Price’s most revealing discussion centres on the novels of George Eliot and their uneasy relationship to Alexander Main’s selections from her work – The George Eliot Birthday Book (1878), Wise, Witty, and Tender Sayings in Prose and Verse Selected from the Works of George Eliot (1872) and Wit and Wisdom of George Eliot (1873) – which were published at a time when the valences of story and sentiment were being reassigned and their public regendered. Probably the most quoted and quotable of all the English novelists, George Eliot appears to have written her novels with the expectation that they would be excerpted in anthologies. As the most extensively anthologised novelist, she achieved canonical status not only for the novel, which could no longer be deemed frivolous or unreflective, but also for herself, because such ample evidence of wit and wisdom neutralised the scandal of her private life. Yet at the same time as she became an honorary male writer, anthologies drawing on her work were being marketed principally for women. A century earlier they would have been targeted at men. Price takes due note of this change and its implications. Instead of being figured as plot-hungry and unreflective, female audiences were now cast as platitude-hungry and self-important, while male audiences were imagined to prefer action over sententious chatter, maxims and proverbs, and to resent the efforts of female moralism to discipline male narrative pleasure. Eliot’s career as an anthologised novelist takes us to a turning point in the risen novel, and to the appearance of readerly attitudes we can recognise as decidedly modern.
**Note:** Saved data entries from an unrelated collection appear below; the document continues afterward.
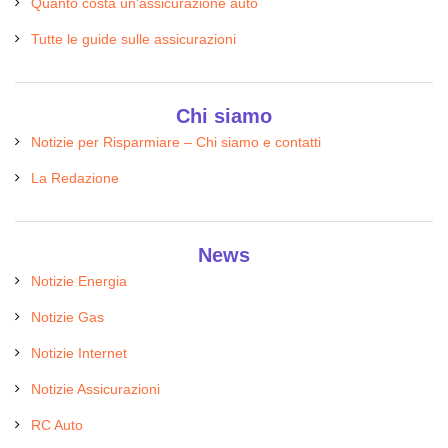
Quanto costa un'assicurazione auto
Tutte le guide sulle assicurazioni
Chi siamo
Notizie per Risparmiare – Chi siamo e contatti
La Redazione
News
Notizie Energia
Notizie Gas
Notizie Internet
Notizie Assicurazioni
RC Auto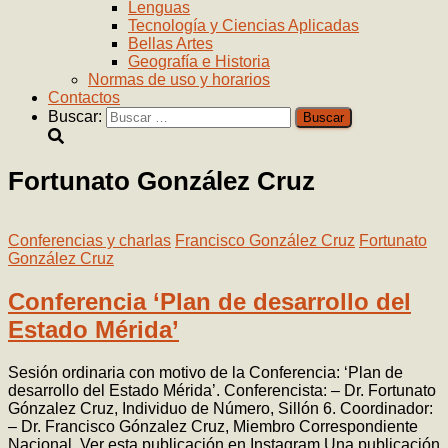
Lenguas
Tecnología y Ciencias Aplicadas
Bellas Artes
Geografía e Historia
Normas de uso y horarios
Contactos
Buscar:
Fortunato González Cruz
Conferencias y charlas
Francisco González Cruz
Fortunato
González Cruz
Conferencia ‘Plan de desarrollo del
Estado Mérida’
Sesión ordinaria con motivo de la Conferencia: ‘Plan de
desarrollo del Estado Mérida’. Conferencista: – Dr. Fortunato
Gónzalez Cruz, Individuo de Número, Sillón 6. Coordinador:
– Dr. Francisco Gónzalez Cruz, Miembro Correspondiente
Nacional. Ver esta publicación en Instagram Una publicación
Professional novel criticism, as Price observes, grew out of a regendering of narrative discourse – the scandal of Eliot’s career became not her personal life, but her excessive ‘intrusions’ in a narrative flow that should be continuous and ‘organic’. Expert novel readers distinguished themselves from middlebrows by steering clear of the sententious.
Observing how ‘a conservative hierarchy of genres gave way to a reactionary hierarchy of readers,’ Price insists that professional literary critics must not exclude themselves, their interests and their self-validating protocols from the histories of the novel they – or rather, we – write.